On October 11, 2016, after months of studying how to undertake their action safely, five climate activists from Washington and Oregon shut down key pipelines used to transport tar sands oil from Alberta to the United States.
As The Nation noted in an article on the action, “manually closing the emergency shut-off valves on tar sands pipelines in Washington, Montana, North Dakota, and Minnesota … surely stands among the boldest acts of non-violent civil disobedience, on climate or any other issue, in memory.”
The activists stopped the pipelines from pumping as much as 15 per cent of daily oil demand in the U.S., which calculates as roughly three million barrels of oil.
“Three of the valve-turners have been tried and convicted of felony charges — Ken Ward in Washington, Leonard Higgins in Montana, and Michael Foster in North Dakota — and one of them, Foster, has served time in prison,” according to The Nation.
Foster was sentenced to one year, but in the end served six months in a state prison before being released on parole.
The trial for the two remaining valve-turners — Annette Klapstein and Emily Johnston — along with support-team member Ben Joldersma began on October 8.
Implications of ‘necessity defence’
This trial could have historic significance because while the previous three defendants were denied the “necessity defence,” the court allowed Klapstein, Johnston, and Joldersma to argue that their actions were necessary and legally justified given the harm of climate change.
The necessity defence acknowledges that while technically a crime was committed, it was done to prevent a greater harm.
Rather than proceeding to trial and having witnesses called who could speak to climate crimes, the judge acquitted the three defendants.
But the initial acceptance of the necessity defence could have implications for future anti-pipeline actions in both the U.S. and Canada.
In May 2018, climate activist Tom Sandborn called on B.C. Supreme Court Judge Kenneth Affleck to accept the “defence of necessity” argument after Sandborn was arrested and charged for blocking a gate at the Trans Mountain pipeline terminal in Burnaby.
But Affleck said the “excuse of necessity has no air of reality in these proceedings,” that its use must be “strictly controlled” and that a defendant must show there was “no other viable option” other than the action and that there must be an “imminent risk of an immediate peril.”
And despite the lack of free, prior and informed consent — highlighted in the United Nations Declaration on the Rights of Indigenous Peoples — for the pipeline, and a DARA International study linking 400,000 deaths worldwide each year to climate change, the judge ruled, “The work is lawful and to call it a crime is just a slogan, not an argument.”
Valve-turning in Canada
There have been pipeline valve-turning actions in this country too.
In December 2015, three men turned off a valve for the Enbridge Line 9 pipeline near St-Justine-de-Newton where it crosses the Ontario-Quebec border.

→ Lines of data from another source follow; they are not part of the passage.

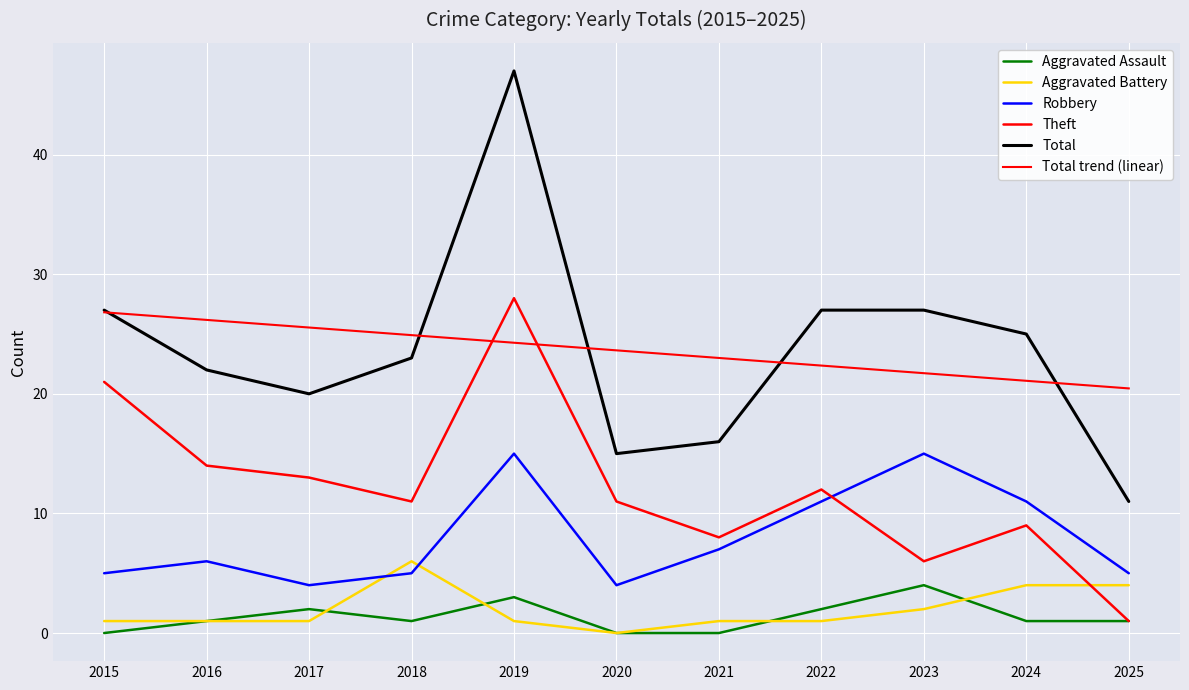

Reading left to right, what are all the values shown in this chart?

Aggravated Assault: 2015=0.0	2016=1.0	2017=2.0	2018=1.0	2019=3.0	2020=0.0	2021=0.0	2022=2.0	2023=4.0	2024=1.0	2025=1.0
Aggravated Battery: 2015=1.0	2016=1.0	2017=1.0	2018=6.0	2019=1.0	2020=0.0	2021=1.0	2022=1.0	2023=2.0	2024=4.0	2025=4.0
Robbery: 2015=5.0	2016=6.0	2017=4.0	2018=5.0	2019=15.0	2020=4.0	2021=7.0	2022=11.0	2023=15.0	2024=11.0	2025=5.0
Theft: 2015=21.0	2016=14.0	2017=13.0	2018=11.0	2019=28.0	2020=11.0	2021=8.0	2022=12.0	2023=6.0	2024=9.0	2025=1.0
Total: 2015=27.0	2016=22.0	2017=20.0	2018=23.0	2019=47.0	2020=15.0	2021=16.0	2022=27.0	2023=27.0	2024=25.0	2025=11.0
Total trend (linear): 2015=26.8	2016=26.2	2017=25.5	2018=24.9	2019=24.3	2020=23.6	2021=23.0	2022=22.4	2023=21.7	2024=21.1	2025=20.5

They were charged with mischief, trespassing (breaking and entering), and obstruction.
Then just two weeks later, three women turned a manual hand wheel at a station in Sarnia and interrupted the flow of the pipeline for two hours.

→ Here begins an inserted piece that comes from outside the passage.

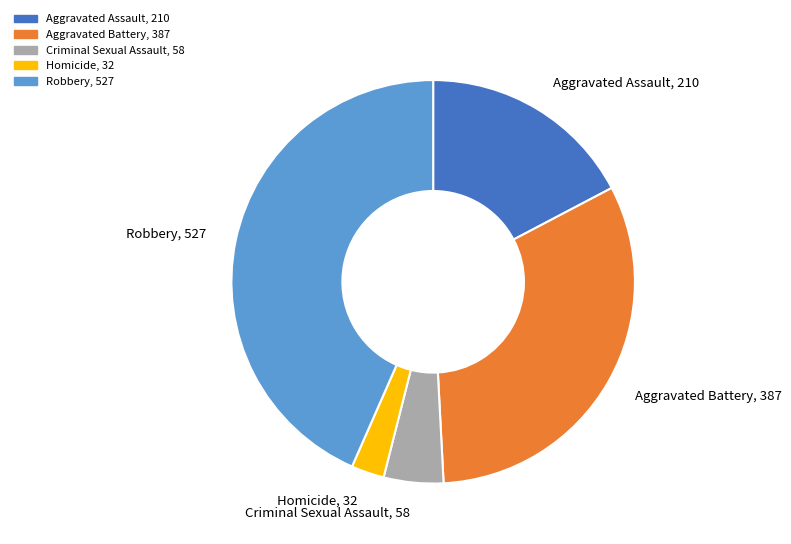

Approximately how many times larger is the value at Aggravated Battery compared to Robbery?

0.7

In the latter case, Vanessa Gray, Sarah Scanlon and Stone Stewart were charged with mischief endangering lives, a charge that carries a maximum penalty of life imprisonment, and mischief over $5,000.
In January 2017, after a long court battle, the charges were withdrawn after Gray, Scanlon and Stewart agreed to an 18-month court order to stay away from Enbridge property.
The now-defeated 1.1 million barrel-per-day Energy East pipeline would have been 4,500 kilometres in length with a shut-off valve located every 30 kilometres along the route. That would have been about 150 shut-off valves susceptible to this type of action.
The same would generally still hold true for the 300,000 barrel-per-day Line 9 pipeline that runs about 831 kilometres from Sarnia to Montreal and the Trudeau government’s Trans Mountain pipeline that runs about 1,150 kilometres in length.
“Allowing [the necessity] defence will embolden other activists to commit crimes to further their causes,” stated the Minnesota Chamber of Commerce about the court hearings for Klapstein, Johnston, and Joldersma.
Reflecting on the action, valve-turner Klapstein said: “What better thing to do with your retirement than attempt to salvage a habitable world for your children and grandchildren — I can’t think of anything better.”
Brent Patterson is an activist-blogger who writes this monthly column on inspiring stories of global resistance to neoliberalism and climate change.